▶ [WORK TO BE COMPLETED]
Could you reproduce every item below word for word, omitting the pictures?

▶ [DATA PROVIDED]
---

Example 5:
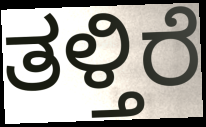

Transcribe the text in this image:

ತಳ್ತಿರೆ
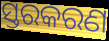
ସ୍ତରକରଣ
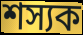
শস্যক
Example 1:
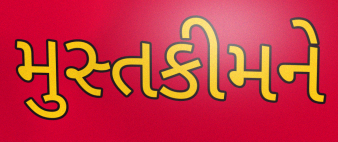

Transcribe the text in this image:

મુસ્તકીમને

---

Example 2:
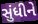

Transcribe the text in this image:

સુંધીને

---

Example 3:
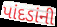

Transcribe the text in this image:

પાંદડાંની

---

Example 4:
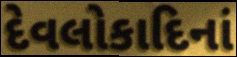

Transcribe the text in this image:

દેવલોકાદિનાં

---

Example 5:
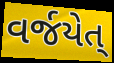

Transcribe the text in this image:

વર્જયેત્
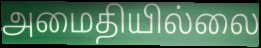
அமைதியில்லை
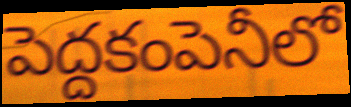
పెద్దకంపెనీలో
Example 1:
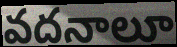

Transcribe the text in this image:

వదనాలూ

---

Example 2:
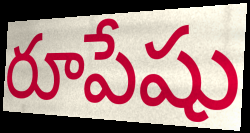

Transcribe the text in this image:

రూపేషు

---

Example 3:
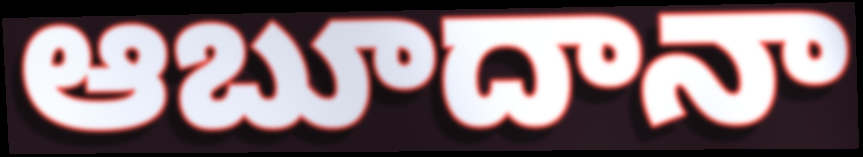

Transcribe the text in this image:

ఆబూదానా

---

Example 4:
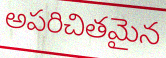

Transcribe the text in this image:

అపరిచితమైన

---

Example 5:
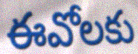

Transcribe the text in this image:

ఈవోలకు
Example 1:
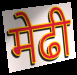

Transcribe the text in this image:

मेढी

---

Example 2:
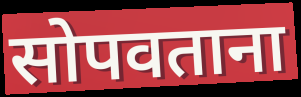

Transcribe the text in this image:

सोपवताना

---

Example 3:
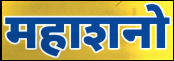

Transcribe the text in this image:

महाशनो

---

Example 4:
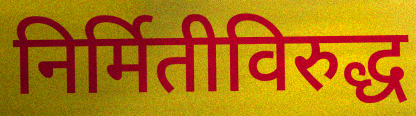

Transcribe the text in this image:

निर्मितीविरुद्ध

▶ [SOLVED EXERCISE]
---

Example 5:

Transcribe the text in this image:

ತಳ್ತಿರೆ
ସ୍ତରକରଣ
শস্যক
Example 1:

Transcribe the text in this image:

મુસ્તકીમને

---

Example 2:

Transcribe the text in this image:

સુંધીને

---

Example 3:

Transcribe the text in this image:

પાંદડાંની

---

Example 4:

Transcribe the text in this image:

દેવલોકાદિનાં

---

Example 5:

Transcribe the text in this image:

વર્જયેત્
அமைதியில்லை
పెద్దకంపెనీలో
Example 1:

Transcribe the text in this image:

వదనాలూ

---

Example 2:

Transcribe the text in this image:

రూపేషు

---

Example 3:

Transcribe the text in this image:

ఆబూదానా

---

Example 4:

Transcribe the text in this image:

అపరిచితమైన

---

Example 5:

Transcribe the text in this image:

ఈవోలకు
Example 1:

Transcribe the text in this image:

मेढी

---

Example 2:

Transcribe the text in this image:

सोपवताना

---

Example 3:

Transcribe the text in this image:

महाशनो

---

Example 4:

Transcribe the text in this image:

निर्मितीविरुद्ध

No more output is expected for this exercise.